WORK TASK: Repeat the span of the entries below that starts at the line with "TOP DEVELOPERS" and ends at the line with "HubSpot Strat", nothing more. Skip the pictures.

WORKING DATA:
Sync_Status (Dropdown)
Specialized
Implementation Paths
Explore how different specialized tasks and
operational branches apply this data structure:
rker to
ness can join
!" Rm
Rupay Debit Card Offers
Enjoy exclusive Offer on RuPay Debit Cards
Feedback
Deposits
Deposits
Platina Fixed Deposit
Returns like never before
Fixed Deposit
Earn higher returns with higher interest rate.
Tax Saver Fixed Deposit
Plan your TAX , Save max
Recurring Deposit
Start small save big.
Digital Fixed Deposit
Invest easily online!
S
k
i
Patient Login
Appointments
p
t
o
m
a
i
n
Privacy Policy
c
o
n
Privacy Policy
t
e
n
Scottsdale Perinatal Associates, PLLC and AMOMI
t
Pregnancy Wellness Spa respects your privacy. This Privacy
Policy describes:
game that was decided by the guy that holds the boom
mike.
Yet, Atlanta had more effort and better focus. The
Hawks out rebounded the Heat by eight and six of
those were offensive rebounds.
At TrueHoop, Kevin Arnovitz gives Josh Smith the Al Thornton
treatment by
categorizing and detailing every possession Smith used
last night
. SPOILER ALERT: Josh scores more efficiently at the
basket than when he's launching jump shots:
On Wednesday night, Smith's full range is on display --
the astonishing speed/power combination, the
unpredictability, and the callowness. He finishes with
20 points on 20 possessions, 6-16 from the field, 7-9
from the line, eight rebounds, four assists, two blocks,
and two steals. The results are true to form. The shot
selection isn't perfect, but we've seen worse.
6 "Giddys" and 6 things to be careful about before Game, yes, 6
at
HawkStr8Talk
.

==

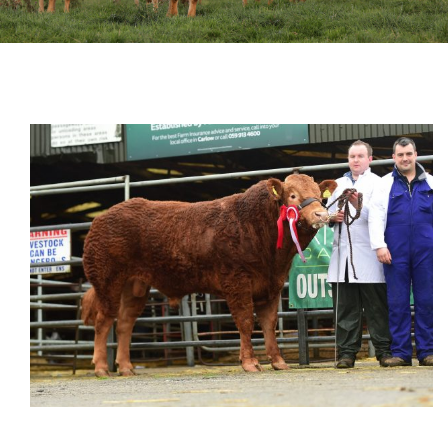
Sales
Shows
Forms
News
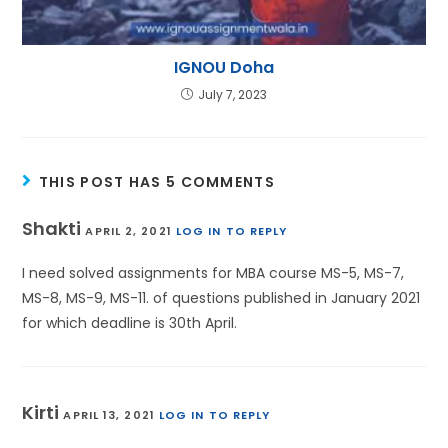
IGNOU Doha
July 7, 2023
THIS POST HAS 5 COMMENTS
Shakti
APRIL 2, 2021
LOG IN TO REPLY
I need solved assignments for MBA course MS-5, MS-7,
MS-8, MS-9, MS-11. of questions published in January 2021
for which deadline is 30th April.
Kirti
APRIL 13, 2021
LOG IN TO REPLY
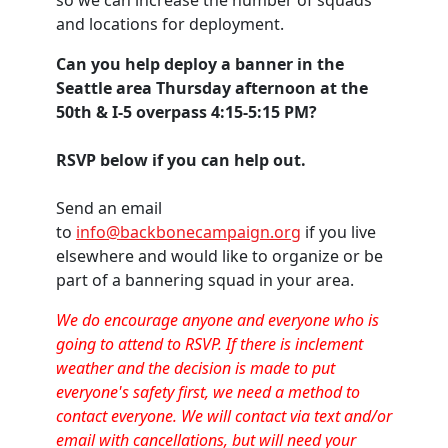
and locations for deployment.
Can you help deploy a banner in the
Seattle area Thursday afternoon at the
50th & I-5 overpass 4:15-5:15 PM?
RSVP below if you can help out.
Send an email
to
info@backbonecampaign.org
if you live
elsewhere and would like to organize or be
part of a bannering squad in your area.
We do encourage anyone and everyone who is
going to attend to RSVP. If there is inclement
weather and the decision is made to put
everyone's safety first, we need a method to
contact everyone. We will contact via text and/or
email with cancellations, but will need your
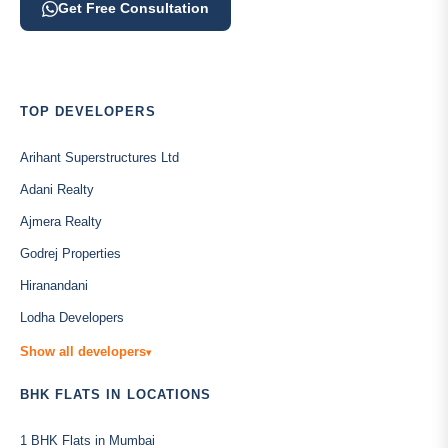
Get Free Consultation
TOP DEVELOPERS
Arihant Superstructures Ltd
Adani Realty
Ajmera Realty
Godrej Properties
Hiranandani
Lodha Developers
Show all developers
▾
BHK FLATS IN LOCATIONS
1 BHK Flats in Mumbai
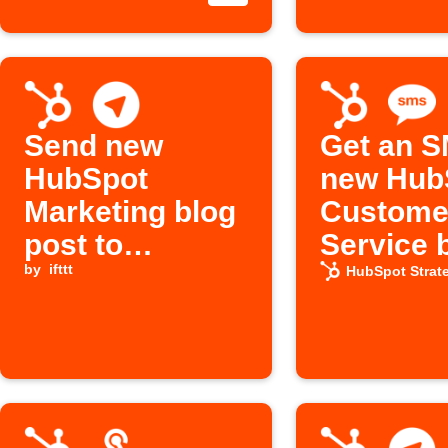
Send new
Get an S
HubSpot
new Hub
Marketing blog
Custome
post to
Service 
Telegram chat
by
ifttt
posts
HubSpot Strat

ANSWER BOX:
TOP DEVELOPERS
Arihant Superstructures Ltd
Adani Realty
Ajmera Realty
Godrej Properties
Hiranandani
Lodha Developers
Show all developers
▾
BHK FLATS IN LOCATIONS
1 BHK Flats in Mumbai
Send new
Get an S
HubSpot
new Hub
Marketing blog
Custome
post to
Service 
Telegram chat
by
ifttt
posts
HubSpot Strat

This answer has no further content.